From the first line to the last, output the records exactly and drop any images.

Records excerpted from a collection
========================================================================

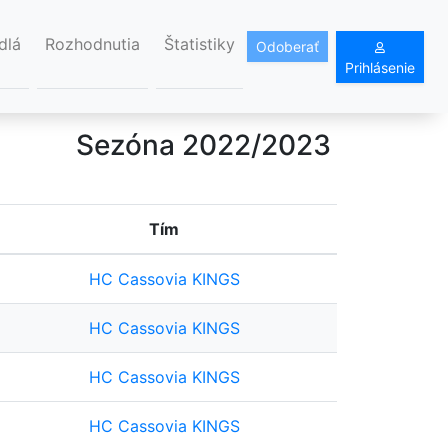
dlá
Rozhodnutia
Štatistiky
Odoberať
Prihlásenie
Sezóna 2022/2023
Tím
HC Cassovia KINGS
HC Cassovia KINGS
HC Cassovia KINGS
HC Cassovia KINGS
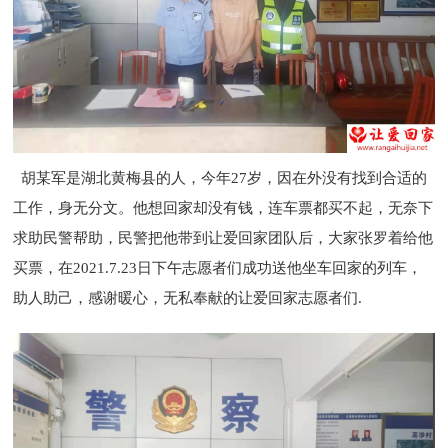
胡某军是湖北黄梅县的人，今年
27
岁，因在外没有找到合适的
工作，身无分文。他想回家却没有钱，连车票都买不起，无奈下
求助民警帮助，民警把他带到让爱回家团队后，大家张罗着给他
买票，在
2021.7.23
日下午志愿者们成功送他坐车回家的列车，
助人助己，感谢暖心，无私奉献的让爱回家志愿者们.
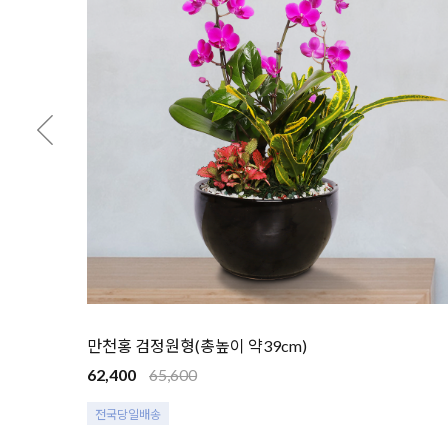
만천홍 검정원형(총높이 약39cm)
62,400
65,600
전국당일배송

========================================================================

Result below>
dlá
Rozhodnutia
Štatistiky
Odoberať
Prihlásenie
Sezóna 2022/2023
Tím
HC Cassovia KINGS
HC Cassovia KINGS
HC Cassovia KINGS
HC Cassovia KINGS
胡某军是湖北黄梅县的人，今年
27
岁，因在外没有找到合适的
工作，身无分文。他想回家却没有钱，连车票都买不起，无奈下
求助民警帮助，民警把他带到让爱回家团队后，大家张罗着给他
买票，在
2021.7.23
日下午志愿者们成功送他坐车回家的列车，
助人助己，感谢暖心，无私奉献的让爱回家志愿者们.
만천홍 검정원형(총높이 약39cm)
62,400
65,600
전국당일배송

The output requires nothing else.